L’auteur-compositeur-interprète et multi-instrumentiste montréalais présente son nouvel album Daystar. Œuvre de maturité artistique, Daystar marque une étape déterminante dans le parcours d’un créateur dont la maîtrise technique sert désormais une intention claire : transformer l’intime en connexion universelle.
Inspiré par la découverte de l’amour « même dans les endroits les plus sombres », Daystar explore la guérison, la vulnérabilité et l’optimisme durement gagné. « Au cours du processus de création, une partie de moi a été guérie, reconnaissant le pouvoir de l’univers », explique Soran.
Le premier simple, 555, incarne cette transformation. Entre refrains superposés sans paroles, textures acoustiques délicates et section rythmique entraînante, la pièce capture l’instant précis où une « situation parfaite » devient réalité — tout en laissant planer la douceur mélancolique du souvenir.
Approchant Daystar comme un prolongement évolutif de son travail précédent, Soran a cherché à créer une œuvre où l’instrumental transcende la barrière linguistique, laissant les paroles « exister dans leur propre dimension ».
La pièce-titre Daystar, née d’une nouvelle relation, conjugue synthés néon hypnotiques et paroles incisives, gravées dans le ciel sonore comme une profession de foi lumineuse. À l’opposé, Luigi, écrite dans la contrainte d’un appartement londonien, mise sur la retenue : voix sobre, harmonies enfouies et instruments effleurés composent une méditation intime.
En Sicile, armé d’un enregistreur Tascam alimenté par batterie, Soran capte le vent à travers les cordes d’une guitare acoustique — une démarche contemplative qui nourrit la texture organique de l’album et nous donne la magnifique pièce Sideways Falling.
Le morceau Telescope aborde avec délicatesse le décès de sa mère, imaginée comme une étoile veillant dans l’espace. Minimaliste et poignant, le titre illustre la capacité de Soran à transformer la perte en lumière radieuse.
Ailleurs, Momentary Good Times évoque un paysage scintillant ralenti en mélodie vaporeuse, rappelant l’importance de savourer les instants fugaces. Sur Secrets, la voix se fragilise et questionne la honte et la peur d’être indigne d’amour, révélant une sincérité brute.

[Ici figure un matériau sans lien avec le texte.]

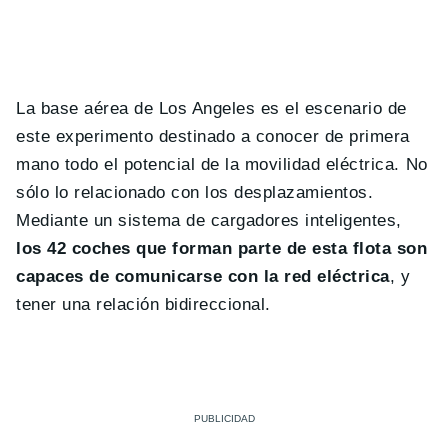
La base aérea de Los Angeles es el escenario de
este experimento destinado a conocer de primera
mano todo el potencial de la movilidad eléctrica. No
sólo lo relacionado con los desplazamientos.
Mediante un sistema de cargadores inteligentes,
los 42 coches que forman parte de esta flota son
capaces de comunicarse con la red eléctrica
, y
tener una relación bidireccional.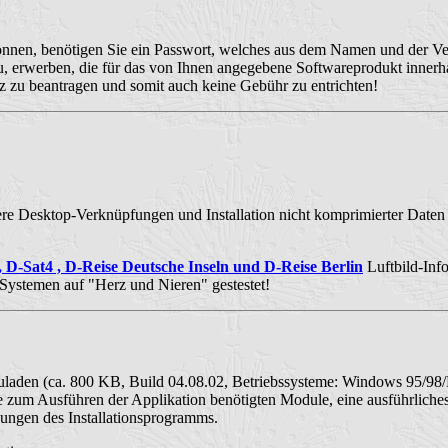
önnen, benötigen Sie ein Passwort, welches aus dem Namen und der Ve
erwerben, die für das von Ihnen angegebene Softwareprodukt innerhalb
z zu beantragen und somit auch keine Gebühr zu entrichten!
e Desktop-Verknüpfungen und Installation nicht komprimierter Daten m
D-Sat4 , D-Reise Deutsche Inseln und D-Reise Berlin
Luftbild-Inf
 Systemen auf "Herz und Nieren" gestestet!
uladen (ca. 800 KB, Build 04.08.02, Betriebssysteme: Windows 95/9
le zum Ausführen der Applikation benötigten Module, eine ausführlich
ungen des Installationsprogramms.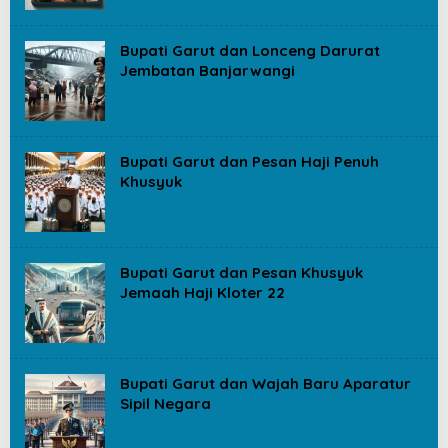
Bupati Garut dan Lonceng Darurat
Jembatan Banjarwangi
Bupati Garut dan Pesan Haji Penuh
Khusyuk
Bupati Garut dan Pesan Khusyuk
Jemaah Haji Kloter 22
Bupati Garut dan Wajah Baru Aparatur
Sipil Negara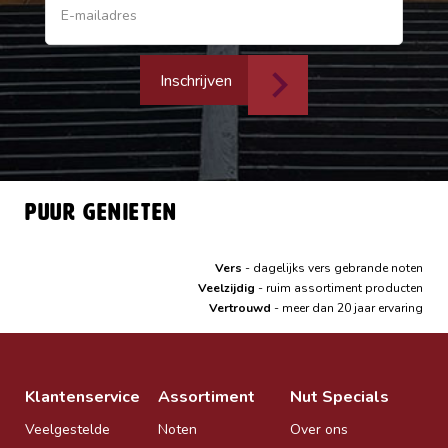
Inschrijven
Puur genieten
Vers
- dagelijks vers gebrande noten
Veelzijdig
- ruim assortiment producten
Vertrouwd
- meer dan 20 jaar ervaring
Klantenservice
Assortiment
Nut Specials
Veelgestelde
Noten
Over ons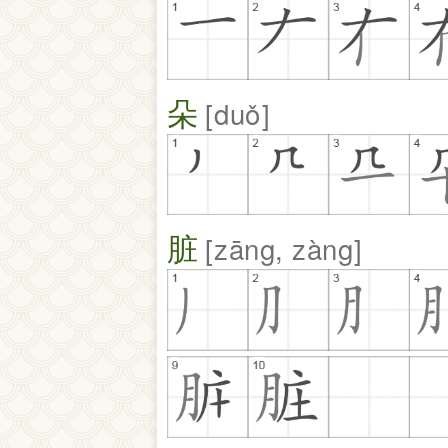
朵
duǒ
脏
zāng, zàng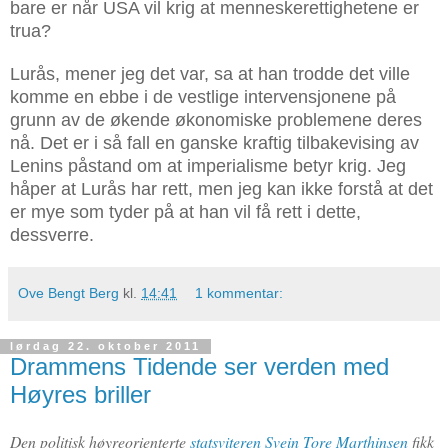
bare er når USA vil krig at menneskerettighetene er
trua?
Lurås, mener jeg det var, sa at han trodde det ville
komme en ebbe i de vestlige intervensjonene på
grunn av de økende økonomiske problemene deres
nå. Det er i så fall en ganske kraftig tilbakevising av
Lenins påstand om at imperialisme betyr krig. Jeg
håper at Lurås har rett, men jeg kan ikke forstå at det
er mye som tyder på at han vil få rett i dette,
dessverre.
Ove Bengt Berg
kl.
14:41
1 kommentar:
lørdag 22. oktober 2011
Drammens Tidende ser verden med
Høyres briller
Den politisk høyreorienterte
statsviteren Svein Tore Marthinsen
fikk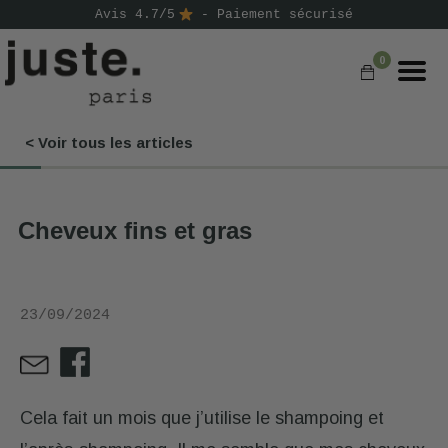
Avis 4.7/5
- Paiement sécurisé
0
< Voir tous les articles
COMMANDER
NOS PRODUITS
Cheveux fins et gras
NOS GAMMES
NOS VALEURS
23/09/2024
KIT
D'ESSAI
AVIS
⭐
Cela fait un mois que j’utilise le shampoing et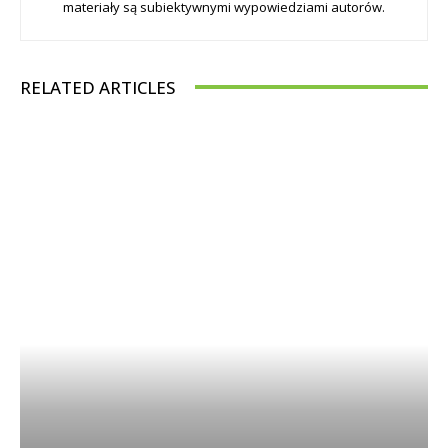
materiały są subiektywnymi wypowiedziami autorów.
RELATED ARTICLES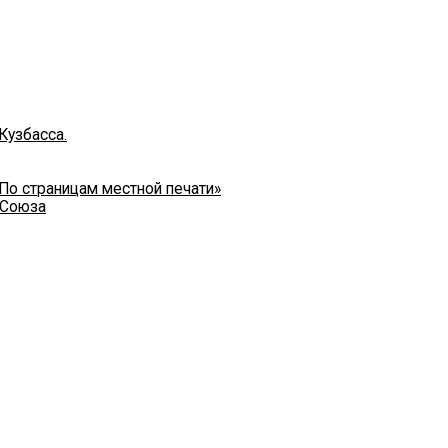
Кузбасса.
 По страницам местной печати»
 Союза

Après l’album (2024), salué pour sa fluidité entre synthé vintage et R&B sophistiqué, Soran poursuit son ascension sur la scène internationale. Il a notamment performé dans des festivals majeurs tels que Osheaga, M for Montreal, South by Southwest et School Night.

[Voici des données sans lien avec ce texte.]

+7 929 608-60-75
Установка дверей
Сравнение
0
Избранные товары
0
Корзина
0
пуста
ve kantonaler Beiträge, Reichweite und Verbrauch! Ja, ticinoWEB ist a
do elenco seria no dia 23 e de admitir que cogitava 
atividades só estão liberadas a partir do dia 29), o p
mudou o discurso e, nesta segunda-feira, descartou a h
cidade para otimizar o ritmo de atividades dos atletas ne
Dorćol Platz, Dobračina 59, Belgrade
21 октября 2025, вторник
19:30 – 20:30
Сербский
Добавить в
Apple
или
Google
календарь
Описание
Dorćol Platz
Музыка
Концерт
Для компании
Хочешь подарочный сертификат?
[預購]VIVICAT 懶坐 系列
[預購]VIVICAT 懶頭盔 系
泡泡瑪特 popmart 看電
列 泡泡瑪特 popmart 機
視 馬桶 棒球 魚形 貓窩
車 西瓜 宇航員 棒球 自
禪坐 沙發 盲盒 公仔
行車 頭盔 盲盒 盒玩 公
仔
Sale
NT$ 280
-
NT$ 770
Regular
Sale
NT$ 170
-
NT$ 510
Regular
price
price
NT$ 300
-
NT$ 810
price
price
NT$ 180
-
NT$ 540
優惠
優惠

En parallèle, son travail de producteur et compositeur l’a amené à collaborer avec nombreux artistes locaux et internationaux ainsi qu’avec des auteurs/compositeurs de renom comme Linda Perry (4 Non Blondes), Y2K (Doja Cat, Jack Antonoff) & Jonah Shy (Shawn Mendes), Afterhrs (Niall Horan, One Direction, Maroon Five), Simon Wilcox (Nick Jonas), SirNolan (Selena Gomez, Alec Benjamin).
Entre Montréal, Los Angeles et Londres, ces deux dernières années ont amené Soran à repenser son processus créatif, passant d’un studio complet à une écriture minimaliste et introspective.
Plus qu’un aboutissement, Daystar se présente comme une déclaration d’intention : celle d’un artiste qui fait de sa virtuosité un vecteur d’émotion, et de son développement personnel un espace de résonance collective.